Article publié dans Histoire Magazine N°12

Le 26 août 1789, la liberté de la presse voit le jour grâce à l’article XI de la Déclaration des droits de l’homme: «La libre communication de la pensée et des opinions est un des droits les plus précieux de l’homme : tout citoyen peut donc parler, écrire, imprimer librement, sauf à répondre de l’abus de cette liberté dans les cas déterminés par la loi». Mais rien n’est simple, surtout en vertu de «l’abus de cette liberté» au nom duquel Jean-Paul Marat sera décrété d’arrestation par le maire Jean- Sylvain Bailly pour «excitation à la violence» et insultes envers André- Jean Boucher d’Argis, conseiller au Châtelet. Plus tard, après le 10 août 1792, les gazettes royalistes vont avoir du mal à survivre. En avril- mai 1793, la chute des Girondins et leur exécution en octobre sonnent le glas de leurs journaux au profit de la presse jacobine. En avril 94, Maximilien Robespierre fera brûler tous les écrits de Camille Desmoulins. Il faudra attendre le 9 thermidor an II (27 juillet 1794)pour que la liberté de la presse ressuscite. Certes, pas pour longtemps. Le coup d’État du 18 fructidor an V (4 septembre1797) enverra en prison 32 journalistes soupçonnés «de provocations au rétablissement de la royauté et à la dissolution du gouvernement républicain». Avec le coup d’État du 18 brumaire an VIII (9 novembre 1799),on aurait tort de croire que la liberté de la presse peut se refaire une santé. Deux mois plus tard, sur 73 journaux politiques imprimés dans le département de la Seine, seuls 13 survivent, les autres étant purement et simplement liquidés. Les journalistes sont alors sommés d’aller prêter serment sur la Constitution au ministère de la Police. Toute critique du Gouvernement et des nations alliées leur est interdite. Le Consulat rétablit ainsi officieusement la censure, confiée aux bons soins des ministères de l’Intérieur et de la Police.
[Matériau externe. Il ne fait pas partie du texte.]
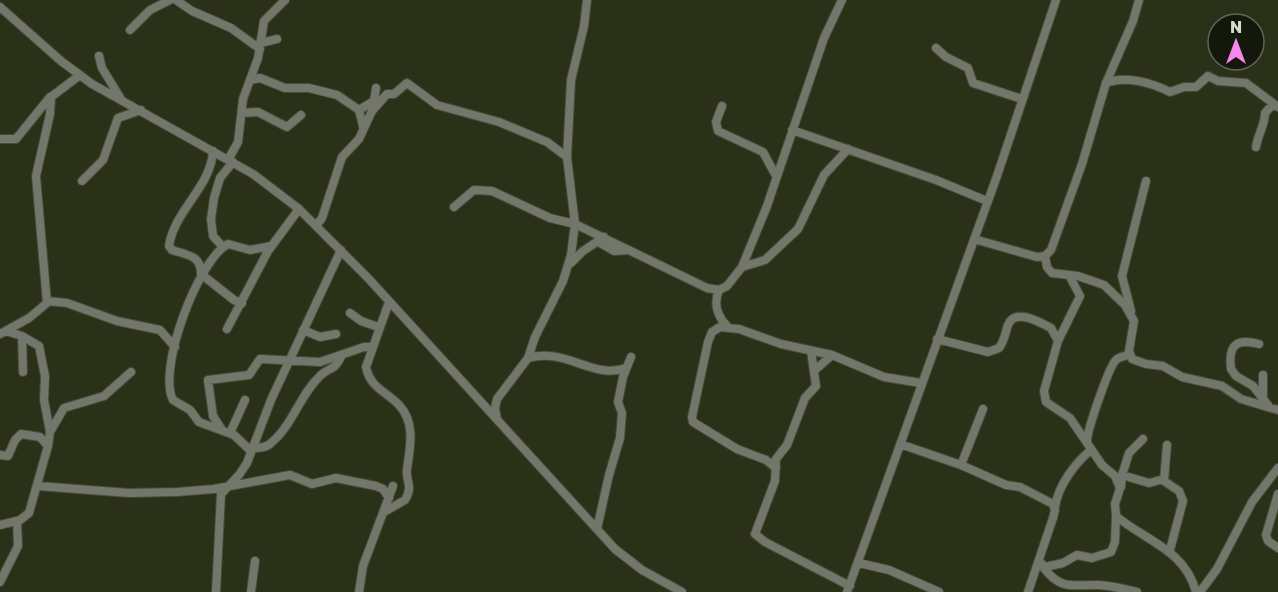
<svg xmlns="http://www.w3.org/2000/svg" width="1278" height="592" viewBox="0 0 1278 592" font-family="'Golos Text',sans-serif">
<rect width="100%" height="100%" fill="#2b3118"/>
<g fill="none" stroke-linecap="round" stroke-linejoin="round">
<defs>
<path id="minor" d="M176 0 192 11 231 28 260 49
M0 7 61 61 92 84 253 174 299 209 368 278 615 549 642 570 682 592
M130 30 150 10 170 0
M261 43 277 39
M936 48 946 57 968 68 973 83 1022 99
M99 56 102 68 121 99
M250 80 260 78 285 88H309L337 95 359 110 363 126
M1106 83C1126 75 1152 83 1170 92L1184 87H1196L1208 76 1218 81 1246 83 1278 107
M722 106 716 122 718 131 763 152 775 174
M359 110 374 101 376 88
M242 113 258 112 287 127 301 115
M792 130 936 180 987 201
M0 139H16L50 97
M1256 147C1258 134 1265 125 1265 113L1273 104
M213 151C211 187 174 211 169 246L172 250C187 255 201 255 201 274L234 300 242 303
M228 160 238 142 243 99 258 58 264 21 285 0
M82 181 103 160 118 118 141 110
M454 207 474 190 492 191 550 218 575 224 707 288 719 290 727 286 742 267 767 206 824 38 842 0
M316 226 322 218 342 157 359 139 372 111 387 94H394L407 83 437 105 499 122 547 142 567 157
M974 239 1037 257 1045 256 1051 250 1082 164 1106 83 1133 21 1139 0
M597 241 614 251 629 250
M223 247 213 236 211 219 214 198 220 178 233 162
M1045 256 1047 267 1052 273 1078 276 1104 285 1125 305 1134 321 1129 351 1132 359 1146 364 1163 366 1182 377 1222 386 1241 399 1278 410
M571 263 583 251 604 237
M742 267 765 260 798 229 824 175 848 149
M719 290C713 304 718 317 727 326
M47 301 67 303 117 321 160 330 175 347
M1131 311 1122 276 1146 181
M350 313 361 321 378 327
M227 329 268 251 299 209
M303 330 320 337 336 334
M0 334 29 318 47 303 36 176 50 114 51 97 80 75
M22 336 23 372
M937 339 988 352 999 348C1005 340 1005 333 1008 325 1015 307 1041 323 1051 328L1058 341 1044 391 1046 402 1070 418 1102 465 1115 476 1120 488 1115 504 1116 516C1146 541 1185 550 1196 592
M1058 341 1080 296 1069 275
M1259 344C1236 338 1228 345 1231 369L1236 376 1253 386 1268 405
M811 351 816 386 805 398 787 445 776 459 775 481 755 534 765 542 850 586
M528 358C567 347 592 380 626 368
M815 370 832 355
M1263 375V396
M497 419 495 408 497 399 528 358 535 337 563 281 571 255 575 224 567 157 571 80 584 26 587 0
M222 430 213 416 208 380 249 375 260 359 320 362 364 347H371
M50 432 64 408 104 396 131 372
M230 433 245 400
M1087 441C1087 431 1109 366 1116 360 1120 356 1125 356 1130 355
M900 444 961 465 1006 485 1020 487 1053 504 1055 510 1053 518 1028 592
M1167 445 1164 481 1179 491 1183 501 1170 550
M253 448C259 448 266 448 271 443 293 425 300 394 321 375 331 366 333 372 341 357
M251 451 234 435 199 422 190 410 173 400C157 369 198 260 228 244L250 250 271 246
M0 455 8 456 15 440 21 434 40 437 48 446
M961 465 983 409
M776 468 766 460 737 449 693 422 692 417 708 342 712 332 720 327 739 329 781 344 832 355 884 377 921 383
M1122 475 1129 453 1143 439
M38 486 129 493 177 492 214 489 290 475 312 484 336 478 376 486 383 489 389 498
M1121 487 1122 475 1149 483 1164 479
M1278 494 1266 535 1268 541 1278 548
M1055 507C1058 486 1075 463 1091 450
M384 512 405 500C414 485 405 481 407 469 410 448 416 423 399 405 387 392 370 388 366 367L389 302
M0 525 20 520 29 513 48 446 50 432 44 400 45 376 39 346 22 336 6 331
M597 529 609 475 620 438 622 413 618 402 623 377 631 357
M1040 562 1045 567 1063 563 1077 555 1092 558 1111 552 1115 542 1116 516
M859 563 889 570 939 592
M1043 567C1062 592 1074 584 1099 585 1112 586 1125 589 1137 592
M0 582 18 546 17 521
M216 592 221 494 239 475 247 463 271 400 341 250
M251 592 255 561
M359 592 363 566 393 486
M847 592 997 176 1056 0
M1200 592 1217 569 1252 502 1278 468"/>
</defs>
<!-- minor casing -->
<use href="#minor" stroke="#464c35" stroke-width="10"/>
<!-- minor -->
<use href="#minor" stroke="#73766a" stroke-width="8"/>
</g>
<!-- north arrow -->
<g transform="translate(1236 42)"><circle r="28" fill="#14170c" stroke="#616558" stroke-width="1.5"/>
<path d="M0-4.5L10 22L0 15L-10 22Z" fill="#f688ed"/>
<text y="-9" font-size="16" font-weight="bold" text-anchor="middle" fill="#d5dacb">N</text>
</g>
</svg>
Mais si la presse est mise en coupe réglée par le nouveau régime, le livre, lui, bénéficie d’une relative indulgence, du moins au début de la période en question.

Certes, la police saisit pêle-mêle des écrits jugés séditieux, œuvres d’auteurs nostalgiques de la royauté ou de la Révolution, ou encore jugées contraires aux bonnes mœurs, telles celles du marquis de Sade ou de Restif de la Bretonne.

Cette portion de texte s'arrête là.